Empregador que expõe o empregado a perigo manifesto de mal considerável, ou não cumpre as obrigações do contrato, incorre em falta grave, como sinaliza o artigo 483, alínea ‘‘c’’ e ‘‘d’’, da CLT. Logo, o empregado, a parte prejudicada, pode considerar rescindido o contrato de trabalho e pleitear a devida indenização.
Assim, a Sétima Turma do Tribunal Regional do Trabalho da 3ª Região (TRT-3, Minas Gerais) manteve sentença, no aspecto, que reconheceu a rescisão indireta do contrato de trabalho mantido entre um tratorista e a Citrosuco S/A Agroindústria. E ainda acolheu recurso para condenar a empresa a pagar R$ 10 mil, a título de danos morais ao ex-empregado, pela falta de higiene nos banheiros.
Como consequência da rescisão indireta, a empresa acabou condenada a pagar ao trabalhador as parcelas rescisórias decorrentes, como aviso-prévio indenizado e a multa de 40% do FGTS.
Falta grave patronal
O reclamante ‘‘demitiu’’ o empregador porque trabalhava na adubação e no tratamento fitossanitário das plantações de laranja sem nenhuma proteção, já que estas tarefas envolvem o contato com produtos químicos perigosos à saúde humana. Não dispunha nem mesmo de um trator cabinado.
No primeiro grau, o juiz Marcelo Soares Viegas, que atuou na 6ª Vara do Trabalho de Uberlândia (MG), disse que a empresa cometeu falta grave de tal magnitude que acabou inviabilizando a continuidade do vínculo de emprego.

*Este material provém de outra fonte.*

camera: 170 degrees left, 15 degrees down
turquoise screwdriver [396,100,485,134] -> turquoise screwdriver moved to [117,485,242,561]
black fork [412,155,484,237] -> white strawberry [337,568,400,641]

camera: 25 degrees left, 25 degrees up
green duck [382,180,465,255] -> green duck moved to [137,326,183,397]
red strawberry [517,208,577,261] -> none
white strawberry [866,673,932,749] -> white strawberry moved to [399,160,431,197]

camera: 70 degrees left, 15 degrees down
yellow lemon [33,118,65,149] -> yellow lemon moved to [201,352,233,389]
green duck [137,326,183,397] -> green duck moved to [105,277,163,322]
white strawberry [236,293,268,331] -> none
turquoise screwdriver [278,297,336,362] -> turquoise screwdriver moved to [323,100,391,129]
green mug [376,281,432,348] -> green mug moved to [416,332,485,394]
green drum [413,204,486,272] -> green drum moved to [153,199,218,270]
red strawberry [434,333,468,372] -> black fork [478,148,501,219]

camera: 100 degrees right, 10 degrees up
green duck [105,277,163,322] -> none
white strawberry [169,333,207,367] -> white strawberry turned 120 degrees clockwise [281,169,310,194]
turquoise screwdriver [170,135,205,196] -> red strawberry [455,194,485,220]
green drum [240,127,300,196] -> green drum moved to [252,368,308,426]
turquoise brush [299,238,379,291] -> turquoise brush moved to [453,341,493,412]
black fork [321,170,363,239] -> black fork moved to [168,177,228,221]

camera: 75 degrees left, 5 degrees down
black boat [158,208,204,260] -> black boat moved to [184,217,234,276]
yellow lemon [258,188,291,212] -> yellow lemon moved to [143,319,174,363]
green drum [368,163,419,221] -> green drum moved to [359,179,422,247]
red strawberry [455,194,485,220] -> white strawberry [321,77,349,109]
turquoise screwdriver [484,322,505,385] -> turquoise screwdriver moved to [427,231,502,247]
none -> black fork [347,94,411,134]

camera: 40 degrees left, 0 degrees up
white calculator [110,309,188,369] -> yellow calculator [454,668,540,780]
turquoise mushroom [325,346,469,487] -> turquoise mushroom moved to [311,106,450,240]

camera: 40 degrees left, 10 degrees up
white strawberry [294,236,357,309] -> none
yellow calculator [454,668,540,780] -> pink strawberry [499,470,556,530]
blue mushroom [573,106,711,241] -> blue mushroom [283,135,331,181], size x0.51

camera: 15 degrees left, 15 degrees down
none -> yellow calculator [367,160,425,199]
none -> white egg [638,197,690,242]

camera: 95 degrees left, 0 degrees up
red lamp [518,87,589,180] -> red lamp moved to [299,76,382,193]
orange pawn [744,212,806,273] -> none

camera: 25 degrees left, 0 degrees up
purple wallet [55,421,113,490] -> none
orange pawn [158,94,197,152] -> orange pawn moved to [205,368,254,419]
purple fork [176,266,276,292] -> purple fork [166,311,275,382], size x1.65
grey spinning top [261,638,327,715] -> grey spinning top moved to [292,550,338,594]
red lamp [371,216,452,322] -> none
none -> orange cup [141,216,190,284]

Segundo a perícia, o empregado atuava em pomares de laranja, na pulverização e na aplicação de herbicidas e adubos, assim como na poda das plantas. Os peritos apuraram que o trabalhador era frequentemente exposto a agentes nocivos à saúde, como venenos e inseticidas, sem a devida proteção.
Agentes nocivos à saúde
Conforme esclarecido no laudo pericial, os produtos químicos que o trabalhador utilizava no laranjal continham em suas composições hidrocarbonetos aromáticos que se dispersam no ambiente de trabalho, sendo classificados como ‘‘agentes nocivos à saúde’’ pelas normas regulamentares aplicáveis. A partir da análise das condições de trabalho, a perícia concluiu que o autor trabalhava em ambiente insalubre no grau médio.
Segundo o constatado, a empresa descumpriu normas legais de segurança e medicina do trabalho, sobretudo a Instrução Normativa nº 01/1994, a Portaria nº 672/2021, do Ministério do Trabalho, e a recomendações da Fundacentro (Fundação Jorge Duprat Figueiredo) sobre o ‘‘Programa de Proteção Respiratória’’, como o uso de respiradores na prestação de serviços.
Condições de gravidade e imediatidade
Como pontuado na sentença, para reconhecimento da rescisão indireta do contrato de trabalho, é preciso que sejam verificadas as condições de gravidade e imediatidade que autorizem o rompimento justificado da relação de emprego.
Pelo princípio da gravidade, somente a falta grave deve levar à rescisão indireta do contrato, em face da necessidade de preservação da continuidade do vínculo de emprego e de sua função social. As infrações também devem ser atuais e imediatas, de forma a demonstrar que houve abrupto rompimento das condições contratuais, tornando impossível a manutenção do emprego.
Atualmente, o processo aguarda decisão de admissibilidade do recurso de revista (RR), para possível reapreciação do caso no âmbito do Tribunal Superior do Trabalho (TST). Redação Painel de Riscos com informações da Assessoria de Imprensa do TRT-3.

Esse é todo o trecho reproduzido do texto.